*Problem to work on*.
Once you have read the listing, print all of it word for word.

*Dataset excerpts*.
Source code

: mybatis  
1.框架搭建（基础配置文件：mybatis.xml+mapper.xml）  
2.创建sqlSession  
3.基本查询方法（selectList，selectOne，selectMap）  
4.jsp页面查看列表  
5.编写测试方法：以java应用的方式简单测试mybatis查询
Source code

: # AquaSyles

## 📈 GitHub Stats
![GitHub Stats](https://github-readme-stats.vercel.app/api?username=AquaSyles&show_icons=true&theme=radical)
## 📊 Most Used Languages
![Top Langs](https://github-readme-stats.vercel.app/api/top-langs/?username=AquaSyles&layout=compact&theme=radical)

*Reply to the exercise*.
Source code

: mybatis  
1.框架搭建（基础配置文件：mybatis.xml+mapper.xml）  
2.创建sqlSession  
3.基本查询方法（selectList，selectOne，selectMap）  
4.jsp页面查看列表  
5.编写测试方法：以java应用的方式简单测试mybatis查询
Source code

: # AquaSyles

## 📈 GitHub Stats
![GitHub Stats](https://github-readme-stats.vercel.app/api?username=AquaSyles&show_icons=true&theme=radical)
## 📊 Most Used Languages
![Top Langs](https://github-readme-stats.vercel.app/api/top-langs/?username=AquaSyles&layout=compact&theme=radical)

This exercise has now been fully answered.